EXERCISE BRIEF:
If a line below contains the string "Paste", return that line.

Design files in plain text:
···
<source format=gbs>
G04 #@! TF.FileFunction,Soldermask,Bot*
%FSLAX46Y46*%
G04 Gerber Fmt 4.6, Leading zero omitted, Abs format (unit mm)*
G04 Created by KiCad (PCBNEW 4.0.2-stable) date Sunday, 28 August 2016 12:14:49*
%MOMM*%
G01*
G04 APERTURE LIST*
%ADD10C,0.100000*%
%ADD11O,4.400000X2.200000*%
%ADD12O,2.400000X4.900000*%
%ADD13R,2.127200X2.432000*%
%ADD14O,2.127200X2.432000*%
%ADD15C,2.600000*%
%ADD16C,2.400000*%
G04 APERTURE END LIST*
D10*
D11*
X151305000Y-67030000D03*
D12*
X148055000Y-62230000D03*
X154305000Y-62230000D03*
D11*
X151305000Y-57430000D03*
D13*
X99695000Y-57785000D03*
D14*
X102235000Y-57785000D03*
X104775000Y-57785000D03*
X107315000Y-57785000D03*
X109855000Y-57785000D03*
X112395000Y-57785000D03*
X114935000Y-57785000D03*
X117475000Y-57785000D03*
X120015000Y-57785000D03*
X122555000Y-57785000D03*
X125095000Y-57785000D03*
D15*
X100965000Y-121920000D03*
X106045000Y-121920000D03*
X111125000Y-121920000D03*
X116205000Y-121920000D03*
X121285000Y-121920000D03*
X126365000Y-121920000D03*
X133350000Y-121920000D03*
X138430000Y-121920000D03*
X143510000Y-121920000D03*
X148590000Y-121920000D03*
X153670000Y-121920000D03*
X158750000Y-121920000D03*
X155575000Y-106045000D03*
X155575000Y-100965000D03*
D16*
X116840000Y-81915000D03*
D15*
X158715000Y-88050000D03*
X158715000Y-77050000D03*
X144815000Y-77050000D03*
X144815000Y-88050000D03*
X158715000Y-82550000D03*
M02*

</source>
···
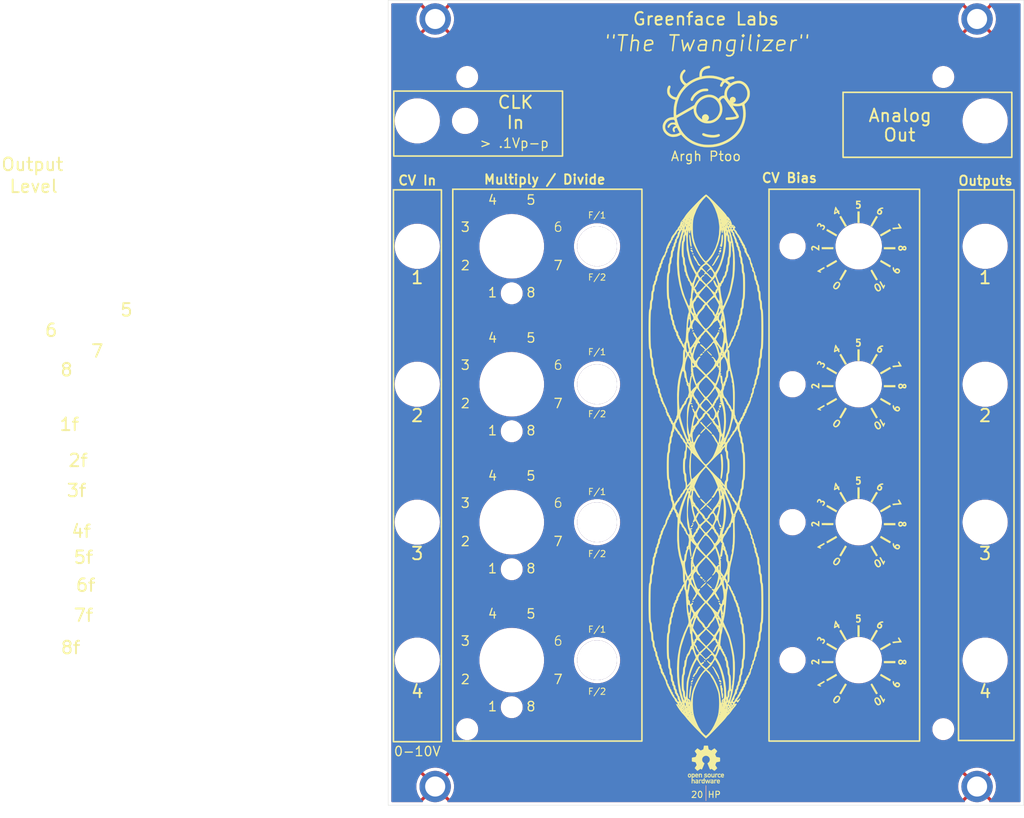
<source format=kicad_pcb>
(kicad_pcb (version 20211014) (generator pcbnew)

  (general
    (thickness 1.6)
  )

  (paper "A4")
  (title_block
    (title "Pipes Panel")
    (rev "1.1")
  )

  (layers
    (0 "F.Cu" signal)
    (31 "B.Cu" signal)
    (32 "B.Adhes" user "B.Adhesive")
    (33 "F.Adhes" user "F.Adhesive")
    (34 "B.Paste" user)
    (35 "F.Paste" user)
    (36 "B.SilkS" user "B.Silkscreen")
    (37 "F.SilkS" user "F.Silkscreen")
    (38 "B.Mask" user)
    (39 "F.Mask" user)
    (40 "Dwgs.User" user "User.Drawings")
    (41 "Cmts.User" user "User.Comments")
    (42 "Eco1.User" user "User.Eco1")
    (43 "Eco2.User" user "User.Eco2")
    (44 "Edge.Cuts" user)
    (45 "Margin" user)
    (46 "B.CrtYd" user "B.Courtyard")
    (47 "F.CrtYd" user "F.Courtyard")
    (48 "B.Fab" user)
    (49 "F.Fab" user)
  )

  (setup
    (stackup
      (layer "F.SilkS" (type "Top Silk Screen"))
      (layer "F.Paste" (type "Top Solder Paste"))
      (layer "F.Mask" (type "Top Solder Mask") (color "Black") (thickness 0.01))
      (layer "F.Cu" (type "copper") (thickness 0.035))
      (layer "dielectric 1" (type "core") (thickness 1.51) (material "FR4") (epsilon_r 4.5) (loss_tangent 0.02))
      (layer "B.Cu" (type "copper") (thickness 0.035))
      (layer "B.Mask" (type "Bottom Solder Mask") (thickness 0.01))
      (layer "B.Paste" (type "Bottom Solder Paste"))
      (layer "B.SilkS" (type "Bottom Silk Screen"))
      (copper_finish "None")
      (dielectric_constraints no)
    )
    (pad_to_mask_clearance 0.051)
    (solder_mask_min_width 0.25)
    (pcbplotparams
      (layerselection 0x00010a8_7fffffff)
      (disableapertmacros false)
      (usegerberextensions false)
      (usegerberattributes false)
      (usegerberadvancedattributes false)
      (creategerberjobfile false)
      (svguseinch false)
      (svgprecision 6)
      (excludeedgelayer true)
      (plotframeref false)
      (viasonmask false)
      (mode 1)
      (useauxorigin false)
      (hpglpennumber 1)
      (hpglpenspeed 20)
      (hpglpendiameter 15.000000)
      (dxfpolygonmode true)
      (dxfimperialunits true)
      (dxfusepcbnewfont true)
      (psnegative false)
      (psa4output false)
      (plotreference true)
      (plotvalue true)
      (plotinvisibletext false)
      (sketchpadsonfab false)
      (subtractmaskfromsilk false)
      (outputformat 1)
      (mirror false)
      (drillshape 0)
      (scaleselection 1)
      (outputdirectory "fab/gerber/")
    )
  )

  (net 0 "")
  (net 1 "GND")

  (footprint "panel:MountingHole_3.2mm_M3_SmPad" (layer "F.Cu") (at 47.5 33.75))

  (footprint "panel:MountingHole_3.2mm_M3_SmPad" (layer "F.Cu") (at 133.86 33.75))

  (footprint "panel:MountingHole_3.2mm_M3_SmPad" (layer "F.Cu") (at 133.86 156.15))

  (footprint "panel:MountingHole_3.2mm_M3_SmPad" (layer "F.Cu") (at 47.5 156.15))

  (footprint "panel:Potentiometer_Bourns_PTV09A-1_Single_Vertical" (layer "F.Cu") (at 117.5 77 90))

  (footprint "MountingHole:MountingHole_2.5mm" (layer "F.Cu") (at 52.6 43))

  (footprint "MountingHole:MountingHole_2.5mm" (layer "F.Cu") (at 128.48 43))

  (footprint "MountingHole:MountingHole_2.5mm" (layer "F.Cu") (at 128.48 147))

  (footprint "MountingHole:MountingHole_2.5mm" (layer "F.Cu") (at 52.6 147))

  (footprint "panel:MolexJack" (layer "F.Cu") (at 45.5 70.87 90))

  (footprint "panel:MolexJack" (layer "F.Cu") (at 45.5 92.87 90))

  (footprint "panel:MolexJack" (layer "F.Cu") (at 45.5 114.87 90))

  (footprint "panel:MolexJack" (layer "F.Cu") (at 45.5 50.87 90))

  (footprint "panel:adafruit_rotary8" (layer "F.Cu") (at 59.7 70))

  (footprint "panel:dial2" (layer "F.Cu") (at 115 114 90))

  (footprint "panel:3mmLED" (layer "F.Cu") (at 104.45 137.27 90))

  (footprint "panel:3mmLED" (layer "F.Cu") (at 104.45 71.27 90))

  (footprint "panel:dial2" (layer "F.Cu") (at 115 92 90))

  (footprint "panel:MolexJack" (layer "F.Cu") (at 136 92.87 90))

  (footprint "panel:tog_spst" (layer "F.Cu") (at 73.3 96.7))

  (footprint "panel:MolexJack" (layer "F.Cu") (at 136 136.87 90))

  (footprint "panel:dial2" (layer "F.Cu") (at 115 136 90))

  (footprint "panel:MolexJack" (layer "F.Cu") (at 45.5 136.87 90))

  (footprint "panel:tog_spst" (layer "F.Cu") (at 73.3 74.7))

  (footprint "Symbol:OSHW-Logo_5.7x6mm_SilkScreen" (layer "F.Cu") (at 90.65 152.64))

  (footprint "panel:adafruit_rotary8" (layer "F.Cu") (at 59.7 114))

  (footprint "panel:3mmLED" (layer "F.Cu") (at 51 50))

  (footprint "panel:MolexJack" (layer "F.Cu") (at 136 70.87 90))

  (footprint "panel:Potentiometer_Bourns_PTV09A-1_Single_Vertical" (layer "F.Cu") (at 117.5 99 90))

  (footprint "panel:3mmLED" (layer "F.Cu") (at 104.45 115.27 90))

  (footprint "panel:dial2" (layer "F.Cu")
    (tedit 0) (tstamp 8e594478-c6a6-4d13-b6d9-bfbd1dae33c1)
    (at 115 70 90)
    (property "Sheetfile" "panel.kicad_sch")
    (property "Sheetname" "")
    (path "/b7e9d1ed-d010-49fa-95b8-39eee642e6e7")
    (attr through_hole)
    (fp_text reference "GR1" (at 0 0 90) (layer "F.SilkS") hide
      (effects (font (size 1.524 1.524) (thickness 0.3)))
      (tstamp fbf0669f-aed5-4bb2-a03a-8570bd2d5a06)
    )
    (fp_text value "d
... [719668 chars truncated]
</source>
···
RESPONSE:
    (34 "B.Paste" user)
    (35 "F.Paste" user)
      (layer "F.Paste" (type "Top Solder Paste"))
      (layer "B.Paste" (type "Bottom Solder Paste"))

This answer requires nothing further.